**WORK ORDER**
Filter the entries below down to the lines that hold "different".

**DATA FOR ANALYSIS**
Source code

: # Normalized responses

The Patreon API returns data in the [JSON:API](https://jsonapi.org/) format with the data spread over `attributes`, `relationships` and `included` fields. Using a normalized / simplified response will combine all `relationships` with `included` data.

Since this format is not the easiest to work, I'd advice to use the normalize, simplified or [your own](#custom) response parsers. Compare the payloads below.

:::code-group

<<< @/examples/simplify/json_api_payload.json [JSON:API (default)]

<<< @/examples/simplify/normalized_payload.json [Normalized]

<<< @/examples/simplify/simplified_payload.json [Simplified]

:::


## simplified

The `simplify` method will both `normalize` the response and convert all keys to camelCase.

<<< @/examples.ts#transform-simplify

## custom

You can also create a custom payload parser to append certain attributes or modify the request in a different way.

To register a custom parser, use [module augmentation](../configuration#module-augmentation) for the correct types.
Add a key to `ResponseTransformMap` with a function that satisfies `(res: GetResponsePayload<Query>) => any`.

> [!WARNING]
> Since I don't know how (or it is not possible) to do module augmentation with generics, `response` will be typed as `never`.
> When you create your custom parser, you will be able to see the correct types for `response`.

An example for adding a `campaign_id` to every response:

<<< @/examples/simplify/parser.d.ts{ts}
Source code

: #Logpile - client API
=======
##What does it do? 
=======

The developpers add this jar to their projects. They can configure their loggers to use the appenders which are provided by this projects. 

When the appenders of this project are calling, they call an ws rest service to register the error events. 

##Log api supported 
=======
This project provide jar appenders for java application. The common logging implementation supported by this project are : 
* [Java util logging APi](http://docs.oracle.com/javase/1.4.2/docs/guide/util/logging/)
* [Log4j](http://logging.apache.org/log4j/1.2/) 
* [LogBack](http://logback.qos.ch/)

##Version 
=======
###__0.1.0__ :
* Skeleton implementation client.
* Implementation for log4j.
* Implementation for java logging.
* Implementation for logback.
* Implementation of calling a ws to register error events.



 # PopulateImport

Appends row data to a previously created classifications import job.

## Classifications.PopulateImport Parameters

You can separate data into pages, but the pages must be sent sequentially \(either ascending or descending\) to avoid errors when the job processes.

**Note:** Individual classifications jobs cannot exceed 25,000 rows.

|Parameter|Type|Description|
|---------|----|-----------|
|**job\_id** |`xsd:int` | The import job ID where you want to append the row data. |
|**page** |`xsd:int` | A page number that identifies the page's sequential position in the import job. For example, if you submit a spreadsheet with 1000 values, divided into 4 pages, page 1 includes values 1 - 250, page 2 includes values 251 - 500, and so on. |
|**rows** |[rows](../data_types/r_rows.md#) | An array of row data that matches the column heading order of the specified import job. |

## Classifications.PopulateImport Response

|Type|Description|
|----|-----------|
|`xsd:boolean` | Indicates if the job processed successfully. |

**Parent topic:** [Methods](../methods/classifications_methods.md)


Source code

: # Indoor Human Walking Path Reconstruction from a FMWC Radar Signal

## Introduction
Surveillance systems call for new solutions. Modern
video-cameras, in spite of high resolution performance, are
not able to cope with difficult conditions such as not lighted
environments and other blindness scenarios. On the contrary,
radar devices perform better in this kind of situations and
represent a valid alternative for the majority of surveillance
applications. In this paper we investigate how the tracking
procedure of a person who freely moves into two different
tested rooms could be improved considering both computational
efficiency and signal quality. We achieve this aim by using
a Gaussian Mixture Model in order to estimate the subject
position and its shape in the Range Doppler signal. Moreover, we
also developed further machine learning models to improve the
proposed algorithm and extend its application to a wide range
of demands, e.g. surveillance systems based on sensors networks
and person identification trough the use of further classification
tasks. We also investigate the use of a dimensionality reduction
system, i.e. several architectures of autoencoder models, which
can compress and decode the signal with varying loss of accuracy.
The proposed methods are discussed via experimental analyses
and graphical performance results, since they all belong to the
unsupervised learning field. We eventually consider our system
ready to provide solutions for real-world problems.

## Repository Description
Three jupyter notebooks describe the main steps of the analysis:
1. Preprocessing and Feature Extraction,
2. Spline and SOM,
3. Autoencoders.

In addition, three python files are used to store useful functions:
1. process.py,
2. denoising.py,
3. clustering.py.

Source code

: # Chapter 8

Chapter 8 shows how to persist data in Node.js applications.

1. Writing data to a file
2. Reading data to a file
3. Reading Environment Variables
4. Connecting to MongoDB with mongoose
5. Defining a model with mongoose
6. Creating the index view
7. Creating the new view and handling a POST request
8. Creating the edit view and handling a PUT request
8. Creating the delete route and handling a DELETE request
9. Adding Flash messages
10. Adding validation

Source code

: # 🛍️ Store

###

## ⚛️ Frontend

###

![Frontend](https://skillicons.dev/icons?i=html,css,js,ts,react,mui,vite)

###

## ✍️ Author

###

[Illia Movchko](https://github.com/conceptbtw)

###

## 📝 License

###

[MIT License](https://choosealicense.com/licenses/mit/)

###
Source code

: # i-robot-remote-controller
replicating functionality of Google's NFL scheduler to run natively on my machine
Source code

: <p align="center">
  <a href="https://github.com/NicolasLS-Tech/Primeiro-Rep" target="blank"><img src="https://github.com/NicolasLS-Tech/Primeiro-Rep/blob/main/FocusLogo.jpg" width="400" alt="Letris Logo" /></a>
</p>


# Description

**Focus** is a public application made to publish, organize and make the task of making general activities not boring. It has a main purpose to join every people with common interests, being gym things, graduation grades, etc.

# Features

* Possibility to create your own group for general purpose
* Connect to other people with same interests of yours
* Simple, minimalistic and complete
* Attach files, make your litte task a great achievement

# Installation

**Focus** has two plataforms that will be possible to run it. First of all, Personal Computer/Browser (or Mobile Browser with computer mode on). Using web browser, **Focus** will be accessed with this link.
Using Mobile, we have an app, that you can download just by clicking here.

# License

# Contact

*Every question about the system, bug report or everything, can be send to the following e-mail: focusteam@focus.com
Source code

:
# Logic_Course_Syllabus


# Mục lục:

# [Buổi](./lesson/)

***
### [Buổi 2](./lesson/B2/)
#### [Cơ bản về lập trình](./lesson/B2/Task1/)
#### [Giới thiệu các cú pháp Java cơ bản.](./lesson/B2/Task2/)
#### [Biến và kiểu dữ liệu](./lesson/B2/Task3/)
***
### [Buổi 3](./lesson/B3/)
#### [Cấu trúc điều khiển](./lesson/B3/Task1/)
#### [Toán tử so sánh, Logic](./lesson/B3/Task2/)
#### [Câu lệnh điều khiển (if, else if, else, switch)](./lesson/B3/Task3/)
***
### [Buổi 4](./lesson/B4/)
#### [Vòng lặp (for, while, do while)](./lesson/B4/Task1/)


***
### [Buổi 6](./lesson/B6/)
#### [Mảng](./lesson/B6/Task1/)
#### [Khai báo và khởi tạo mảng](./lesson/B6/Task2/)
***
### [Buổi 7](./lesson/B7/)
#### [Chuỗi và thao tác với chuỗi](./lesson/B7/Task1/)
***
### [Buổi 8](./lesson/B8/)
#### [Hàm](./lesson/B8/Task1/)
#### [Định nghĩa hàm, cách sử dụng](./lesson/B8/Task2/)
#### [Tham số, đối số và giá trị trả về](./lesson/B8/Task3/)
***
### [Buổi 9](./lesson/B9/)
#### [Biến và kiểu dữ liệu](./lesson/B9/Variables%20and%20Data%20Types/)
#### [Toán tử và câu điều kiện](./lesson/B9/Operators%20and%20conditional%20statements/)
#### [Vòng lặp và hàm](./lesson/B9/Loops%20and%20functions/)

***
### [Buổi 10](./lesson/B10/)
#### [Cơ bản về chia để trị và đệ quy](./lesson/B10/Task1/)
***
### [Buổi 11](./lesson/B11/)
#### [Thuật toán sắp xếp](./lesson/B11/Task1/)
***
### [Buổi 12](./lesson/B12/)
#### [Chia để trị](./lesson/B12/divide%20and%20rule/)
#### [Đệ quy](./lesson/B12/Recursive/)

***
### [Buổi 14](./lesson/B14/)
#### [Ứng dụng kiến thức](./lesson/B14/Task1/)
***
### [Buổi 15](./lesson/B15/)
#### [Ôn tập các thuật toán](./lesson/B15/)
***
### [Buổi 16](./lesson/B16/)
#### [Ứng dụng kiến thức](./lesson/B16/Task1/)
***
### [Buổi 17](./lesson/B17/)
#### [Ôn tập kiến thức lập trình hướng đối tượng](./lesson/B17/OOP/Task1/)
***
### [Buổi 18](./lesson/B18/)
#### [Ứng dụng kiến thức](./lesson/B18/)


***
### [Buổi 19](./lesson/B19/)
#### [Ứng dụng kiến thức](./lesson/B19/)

**EXERCISE RESPONSE**
You can also create a custom payload parser to append certain attributes or modify the request in a different way.
procedure of a person who freely moves into two different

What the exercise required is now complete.